[Opening Source data section]

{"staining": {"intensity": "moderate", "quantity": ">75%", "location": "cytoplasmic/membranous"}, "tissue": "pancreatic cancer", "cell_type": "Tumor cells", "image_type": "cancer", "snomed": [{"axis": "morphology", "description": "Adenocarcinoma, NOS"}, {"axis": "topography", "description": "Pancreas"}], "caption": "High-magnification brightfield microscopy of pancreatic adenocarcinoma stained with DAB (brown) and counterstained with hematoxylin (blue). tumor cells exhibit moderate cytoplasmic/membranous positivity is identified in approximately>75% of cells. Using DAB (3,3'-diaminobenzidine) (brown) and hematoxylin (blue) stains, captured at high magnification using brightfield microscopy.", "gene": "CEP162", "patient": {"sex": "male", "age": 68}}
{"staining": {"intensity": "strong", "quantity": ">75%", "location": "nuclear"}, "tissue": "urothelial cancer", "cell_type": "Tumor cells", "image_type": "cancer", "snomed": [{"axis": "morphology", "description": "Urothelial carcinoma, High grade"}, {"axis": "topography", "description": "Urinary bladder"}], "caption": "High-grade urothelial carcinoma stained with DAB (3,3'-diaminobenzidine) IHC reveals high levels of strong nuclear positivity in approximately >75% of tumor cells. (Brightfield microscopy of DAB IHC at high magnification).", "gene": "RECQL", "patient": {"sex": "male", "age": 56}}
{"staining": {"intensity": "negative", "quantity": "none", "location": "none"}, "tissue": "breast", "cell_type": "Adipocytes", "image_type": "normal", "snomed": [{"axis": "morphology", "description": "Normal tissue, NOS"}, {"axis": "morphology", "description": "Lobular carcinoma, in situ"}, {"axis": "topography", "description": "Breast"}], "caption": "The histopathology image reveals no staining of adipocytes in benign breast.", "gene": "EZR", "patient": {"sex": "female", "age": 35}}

[Closing Source data section]

Problem statement. Give the data again exactly, line for line.

Reply.
{"staining": {"intensity": "moderate", "quantity": ">75%", "location": "cytoplasmic/membranous"}, "tissue": "pancreatic cancer", "cell_type": "Tumor cells", "image_type": "cancer", "snomed": [{"axis": "morphology", "description": "Adenocarcinoma, NOS"}, {"axis": "topography", "description": "Pancreas"}], "caption": "High-magnification brightfield microscopy of pancreatic adenocarcinoma stained with DAB (brown) and counterstained with hematoxylin (blue). tumor cells exhibit moderate cytoplasmic/membranous positivity is identified in approximately>75% of cells. Using DAB (3,3'-diaminobenzidine) (brown) and hematoxylin (blue) stains, captured at high magnification using brightfield microscopy.", "gene": "CEP162", "patient": {"sex": "male", "age": 68}}
{"staining": {"intensity": "strong", "quantity": ">75%", "location": "nuclear"}, "tissue": "urothelial cancer", "cell_type": "Tumor cells", "image_type": "cancer", "snomed": [{"axis": "morphology", "description": "Urothelial carcinoma, High grade"}, {"axis": "topography", "description": "Urinary bladder"}], "caption": "High-grade urothelial carcinoma stained with DAB (3,3'-diaminobenzidine) IHC reveals high levels of strong nuclear positivity in approximately >75% of tumor cells. (Brightfield microscopy of DAB IHC at high magnification).", "gene": "RECQL", "patient": {"sex": "male", "age": 56}}
{"staining": {"intensity": "negative", "quantity": "none", "location": "none"}, "tissue": "breast", "cell_type": "Adipocytes", "image_type": "normal", "snomed": [{"axis": "morphology", "description": "Normal tissue, NOS"}, {"axis": "morphology", "description": "Lobular carcinoma, in situ"}, {"axis": "topography", "description": "Breast"}], "caption": "The histopathology image reveals no staining of adipocytes in benign breast.", "gene": "EZR", "patient": {"sex": "female", "age": 35}}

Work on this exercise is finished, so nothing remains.